**INPUT MATERIAL:**
::::::::

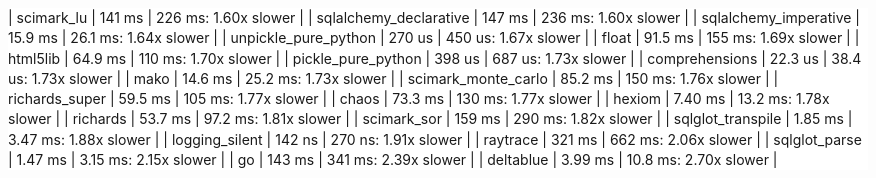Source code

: | scimark_lu                 | 141 ms                                                                                                              | 226 ms: 1.60x slower                                                                                                      |
| sqlalchemy_declarative     | 147 ms                                                                                                              | 236 ms: 1.60x slower                                                                                                      |
| sqlalchemy_imperative      | 15.9 ms                                                                                                             | 26.1 ms: 1.64x slower                                                                                                     |
| unpickle_pure_python       | 270 us                                                                                                              | 450 us: 1.67x slower                                                                                                      |
| float                      | 91.5 ms                                                                                                             | 155 ms: 1.69x slower                                                                                                      |
| html5lib                   | 64.9 ms                                                                                                             | 110 ms: 1.70x slower                                                                                                      |
| pickle_pure_python         | 398 us                                                                                                              | 687 us: 1.73x slower                                                                                                      |
| comprehensions             | 22.3 us                                                                                                             | 38.4 us: 1.73x slower                                                                                                     |
| mako                       | 14.6 ms                                                                                                             | 25.2 ms: 1.73x slower                                                                                                     |
| scimark_monte_carlo        | 85.2 ms                                                                                                             | 150 ms: 1.76x slower                                                                                                      |
| richards_super             | 59.5 ms                                                                                                             | 105 ms: 1.77x slower                                                                                                      |
| chaos                      | 73.3 ms                                                                                                             | 130 ms: 1.77x slower                                                                                                      |
| hexiom                     | 7.40 ms                                                                                                             | 13.2 ms: 1.78x slower                                                                                                     |
| richards                   | 53.7 ms                                                                                                             | 97.2 ms: 1.81x slower                                                                                                     |
| scimark_sor                | 159 ms                                                                                                              | 290 ms: 1.82x slower                                                                                                      |
| sqlglot_transpile          | 1.85 ms                                                                                                             | 3.47 ms: 1.88x slower                                                                                                     |
| logging_silent             | 142 ns                                                                                                              | 270 ns: 1.91x slower                                                                                                      |
| raytrace                   | 321 ms                                                                                                              | 662 ms: 2.06x slower                                                                                                      |
| sqlglot_parse              | 1.47 ms                                                                                                             | 3.15 ms: 2.15x slower                                                                                                     |
| go                         | 143 ms                                                                                                              | 341 ms: 2.39x slower                                                                                                      |
| deltablue                  | 3.99 ms                                                                                                             | 10.8 ms: 2.70x slower                                                                                                     |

::::::::

**TASK:** Copy the lines above word for word, leaving out the pictures.

**SOLVED EXERCISE:**
Source code

: | scimark_lu                 | 141 ms                                                                                                              | 226 ms: 1.60x slower                                                                                                      |
| sqlalchemy_declarative     | 147 ms                                                                                                              | 236 ms: 1.60x slower                                                                                                      |
| sqlalchemy_imperative      | 15.9 ms                                                                                                             | 26.1 ms: 1.64x slower                                                                                                     |
| unpickle_pure_python       | 270 us                                                                                                              | 450 us: 1.67x slower                                                                                                      |
| float                      | 91.5 ms                                                                                                             | 155 ms: 1.69x slower                                                                                                      |
| html5lib                   | 64.9 ms                                                                                                             | 110 ms: 1.70x slower                                                                                                      |
| pickle_pure_python         | 398 us                                                                                                              | 687 us: 1.73x slower                                                                                                      |
| comprehensions             | 22.3 us                                                                                                             | 38.4 us: 1.73x slower                                                                                                     |
| mako                       | 14.6 ms                                                                                                             | 25.2 ms: 1.73x slower                                                                                                     |
| scimark_monte_carlo        | 85.2 ms                                                                                                             | 150 ms: 1.76x slower                                                                                                      |
| richards_super             | 59.5 ms                                                                                                             | 105 ms: 1.77x slower                                                                                                      |
| chaos                      | 73.3 ms                                                                                                             | 130 ms: 1.77x slower                                                                                                      |
| hexiom                     | 7.40 ms                                                                                                             | 13.2 ms: 1.78x slower                                                                                                     |
| richards                   | 53.7 ms                                                                                                             | 97.2 ms: 1.81x slower                                                                                                     |
| scimark_sor                | 159 ms                                                                                                              | 290 ms: 1.82x slower                                                                                                      |
| sqlglot_transpile          | 1.85 ms                                                                                                             | 3.47 ms: 1.88x slower                                                                                                     |
| logging_silent             | 142 ns                                                                                                              | 270 ns: 1.91x slower                                                                                                      |
| raytrace                   | 321 ms                                                                                                              | 662 ms: 2.06x slower                                                                                                      |
| sqlglot_parse              | 1.47 ms                                                                                                             | 3.15 ms: 2.15x slower                                                                                                     |
| go                         | 143 ms                                                                                                              | 341 ms: 2.39x slower                                                                                                      |
| deltablue                  | 3.99 ms                                                                                                             | 10.8 ms: 2.70x slower                                                                                                     |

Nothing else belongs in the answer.